Giant continental shelves (up to 3000 km in width) were widely developed during Palaeozoic and Mesozoic times. These depositional environments produced major hydrocarbon resources, including some of the giant fields of NW Africa (Mann et al., 2003). The Bonaparte basin (north-west Australia) represents a rare recent to modern analogue for these shelves and can provide major developments in our understanding of these mega geological end members. 3D seismic, high-resolution and conventional 2D seismic were used in combination will well data, to generate a detailed study of the shelf-edge stratigraphy and structure. This resulted in the recognition of the main phases of deformation and an understanding of their control on sedimentation from the Late Oligocene (onset of Australia’s collision with the Banda Arc) to the present-day.
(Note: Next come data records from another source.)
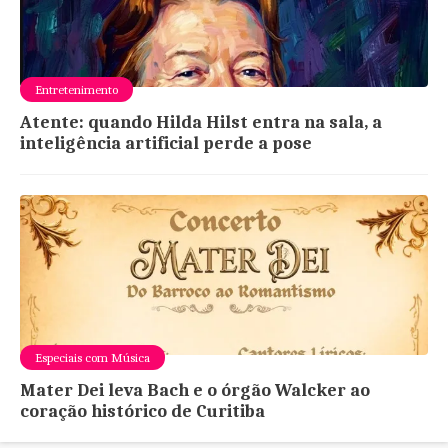
Entretenimento
Atente: quando Hilda Hilst entra na sala, a
inteligência artificial perde a pose
Especiais com Música
Mater Dei leva Bach e o órgão Walcker ao
coração histórico de Curitiba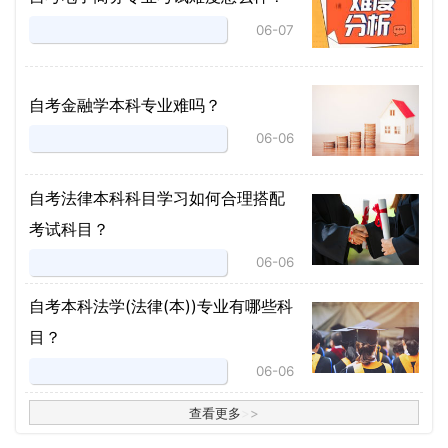
06-07
自考金融学本科专业难吗？
06-06
自考法律本科科目学习如何合理搭配
考试科目？
06-06
​自考本科法学(法律(本))专业有哪些科
目？
06-06
查看更多
>
>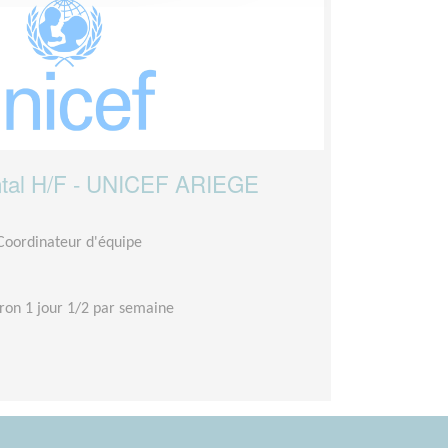
ntal H/F - UNICEF ARIEGE
 Coordinateur d'équipe
ron 1 jour 1/2 par semaine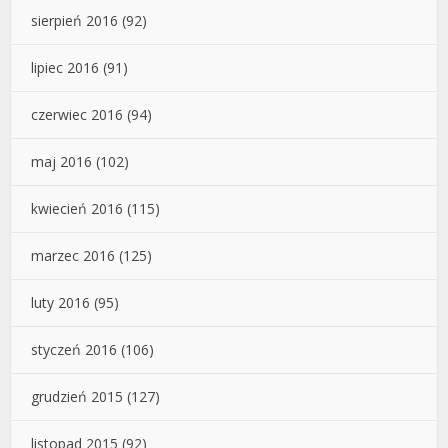
sierpień 2016
(92)
lipiec 2016
(91)
czerwiec 2016
(94)
maj 2016
(102)
kwiecień 2016
(115)
marzec 2016
(125)
luty 2016
(95)
styczeń 2016
(106)
grudzień 2015
(127)
listopad 2015
(92)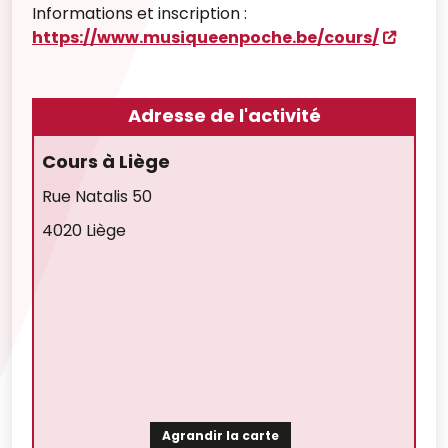
Informations et inscription :
https://www.musiqueenpoche.be/cours/
Adresse de l'activité
Cours à Liège
Rue Natalis 50
4020 Liège
Agrandir la carte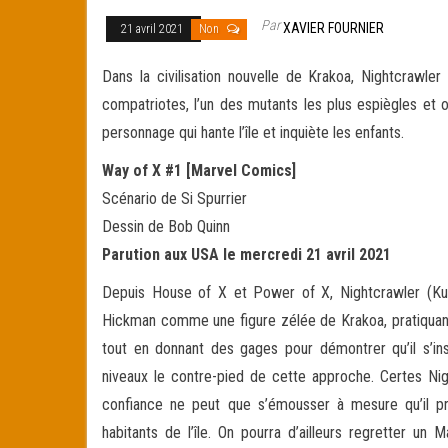
Par
XAVIER FOURNIER
21 avril 2021
Non
Dans la civilisation nouvelle de Krakoa, Nightcrawle
compatriotes, l’un des mutants les plus espiègles et o
personnage qui hante l’île et inquiète les enfants.
Way of X #1 [Marvel Comics]
Scénario de Si Spurrier
Dessin de Bob Quinn
Parution aux USA le mercredi 21 avril 2021
Depuis House of X et Power of X, Nightcrawler (Kur
Hickman comme une figure zélée de Krakoa, pratiquant d
tout en donnant des gages pour démontrer qu’il s’insc
niveaux le contre-pied de cette approche. Certes Ni
confiance ne peut que s’émousser à mesure qu’il pr
habitants de l’île. On pourra d’ailleurs regretter un 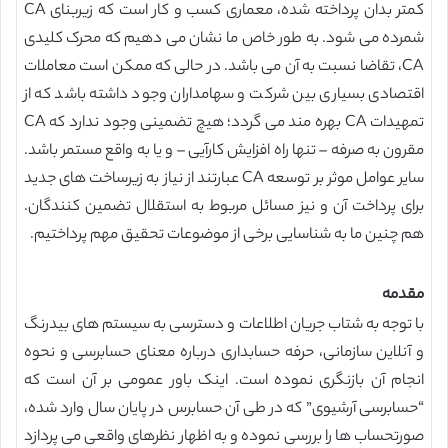
کمتر بدان پرداخته شده، معماری کسب و کار است که زیربنای CA
شمرده می شود. به طور خاص ما نشان می دهیم که محرک کلیدی
CA، تقاضا نسبت به آن می باشد. در حالی که ممکن است معاملات
اقتصادی بسیاری بین شرکت و سهامداران وجود داشته باشد که از
تمهیدات CA بهره مند می گردد؛ هیچ تضمینی وجود ندارد که CA
مقرون به صرفه – تنها راه افزایش کارآیی – و یا به واقع مستمر باشد.
سایر عوامل موثر بر توسعه CA عبارتند از نیاز به زیرساخت های جدید
برای پرداخت آن و نیز مسائل مربوط به استقلال تضمین کنندگان.
هم چنین ما به شناسایی برخی از موضوعات تحقیق مهم پرداختیم.
مقدمه
با توجه به شتاب جریان اطلاعات و دسترسی به سیستم های بیدرنگ
و آنلاین سازمانی، حرفه حسابداری درباره معنای حسابرسی و نحوه
انجام آن بازنگری نموده است. اینک باور عمومی بر آن است که
“حسابرسی آرشیوی” که در طی آن حسابرس در پایان سال وارد شده،
صورتحساب ها را بررسی نموده و به اظهار نظرهای واقعی می پردازد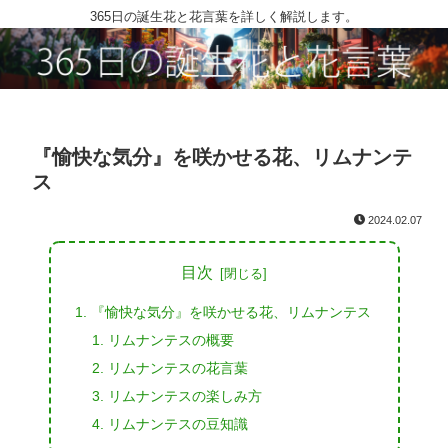
365日の誕生花と花言葉を詳しく解説します。
『愉快な気分』を咲かせる花、リムナンテ
ス
2024.02.07
目次
『愉快な気分』を咲かせる花、リムナンテス
リムナンテスの概要
リムナンテスの花言葉
リムナンテスの楽しみ方
リムナンテスの豆知識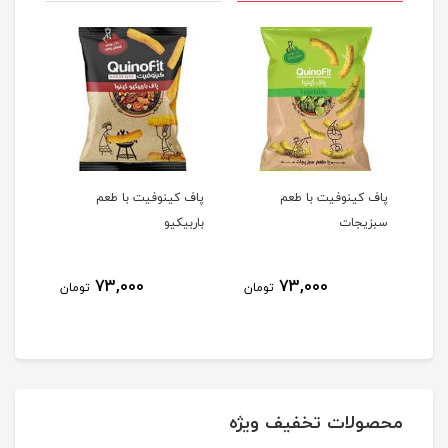
لی
پاف کینوفیت با طعم
پاف کینوفیت با طعم
فلفل 
سبزیجات
باربیکیو
73,000
73,000
مان
تومان
تومان
محصولات تخفیف ویژه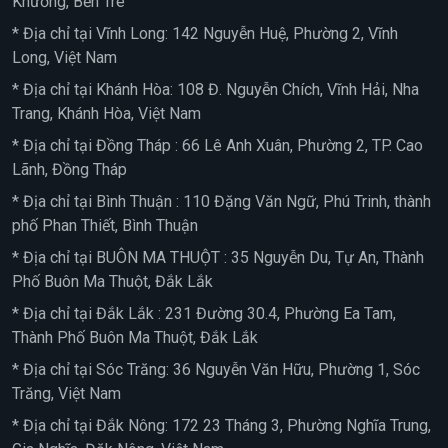
Khương, Bến Tre
* Địa chỉ tại Vĩnh Long: 142 Nguyễn Huệ, Phường 2, Vĩnh
Long, Việt Nam
* Địa chỉ tại Khánh Hòa: 108 Đ. Nguyễn Chích, Vĩnh Hải, Nha
Trang, Khánh Hòa, Việt Nam
* Địa chỉ tại Đồng Tháp : 66 Lê Anh Xuân, Phường 2, TP. Cao
Lãnh, Đồng Tháp
* Địa chỉ tại Bình Thuận : 110 Đặng Văn Ngữ, Phú Trinh, thành
phố Phan Thiết, Bình Thuận
* Địa chỉ tại BUÔN MA THUỘT : 35 Nguyễn Du, Tự An, Thành
Phố Buôn Ma Thuột, Đắk Lắk
* Địa chỉ tại Đắk Lắk : 231 Đường 30.4, Phường Ea Tam,
Thành Phố Buôn Ma Thuột, Đắk Lắk
* Địa chỉ tại Sóc Trăng: 36 Nguyễn Văn Hữu, Phường 1, Sóc
Trăng, Việt Nam
* Địa chỉ tại Đắk Nông: 172 23 Tháng 3, Phường Nghĩa Trung,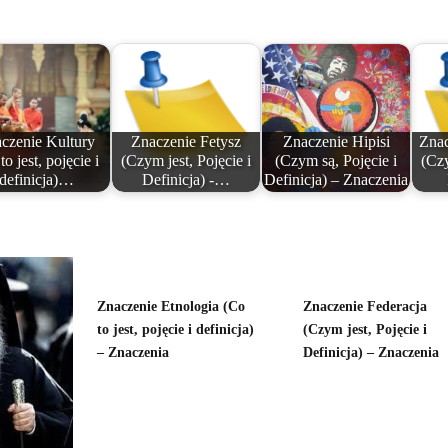
czenie Kultury
Znaczenie Fetysz
Znaczenie Hipisi
Znac
to jest, pojęcie i
(Czym jest, Pojęcie i
(Czym są, Pojęcie i
(Czy
definicja)…
Definicja) -…
Definicja) – Znaczenia
Znaczenie Etnologia (Co
Znaczenie Federacja
to jest, pojęcie i definicja)
(Czym jest, Pojęcie i
– Znaczenia
Definicja) – Znaczenia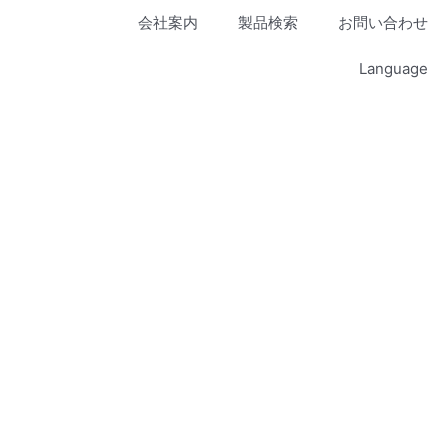
会社案内
製品検索
お問い合わせ
Language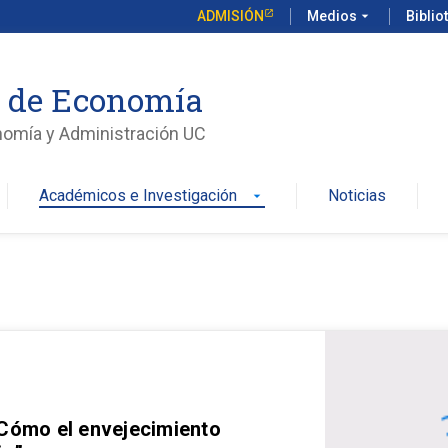
ADMISIÓN
Medios
arrow_drop_down
Biblio
o de Economía
nomía y Administración UC
Académicos e Investigación
Noticias
arrow_drop_down
 Cómo el envejecimiento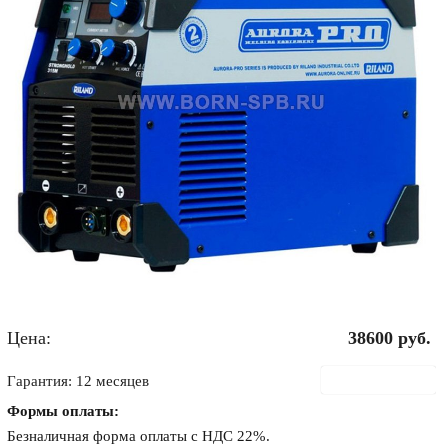
Цена:
38600
руб.
В корзину
Гарантия: 12 месяцев
Формы оплаты:
Безналичная форма оплаты с НДС 22%.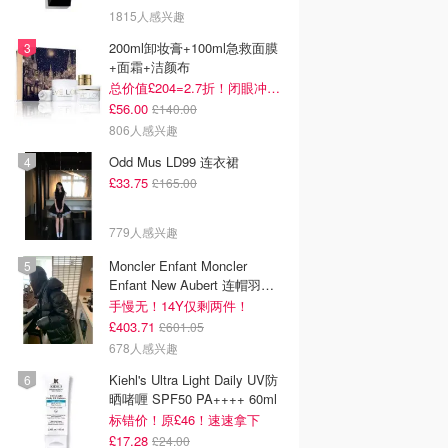
1815人感兴趣
200ml卸妆膏+100ml急救面膜
+面霜+洁颜布
总价值£204=2.7折！闭眼冲这套！
£56.00
£140.00
806人感兴趣
Odd Mus LD99 连衣裙
£33.75
£165.00
779人感兴趣
Moncler Enfant Moncler
Enfant New Aubert 连帽羽绒
服
手慢无！14Y仅剩两件！
£403.71
£601.05
678人感兴趣
Kiehl's Ultra Light Daily UV防
晒啫喱 SPF50 PA++++ 60ml
标错价！原£46！速速拿下
£17.28
£24.00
Our observations are consistent with the regional model of a partitioned collision-induced deformation (Harrowfield et al., 2003), but we further demonstrate that both left-lateral strike-slip tectonics and flexure-induced basement topography reactivation controlled the location and nature of the Neogene sediment depocenters along the northern Bonaparte shelf. Along the deformation phases, the Late Pliocene / Early Pleistocene transition has been marked by a major tectonic pulse that ultimately shaped the giant continental shelf architecture. It lead to the creation of structurally-controlled depositional settings including a large, > 100 m deep intrashelf basin and a series of pull-apart basins at the shelf-edge. These structurally-controlled features strongly affected the stratigraphic architecture of both the central basin and shelf-edge areas. Similar patterns of tectonic control on sediment distribution have been recognized in the Gondwana sequences of the North African platform (Boote et al., 1998). The Bonaparte shelf provides some keys to evaluating the importance of tectono-sedimentary relationships along giant continental shelves, and hence could be used to better understand its ancient counterparts.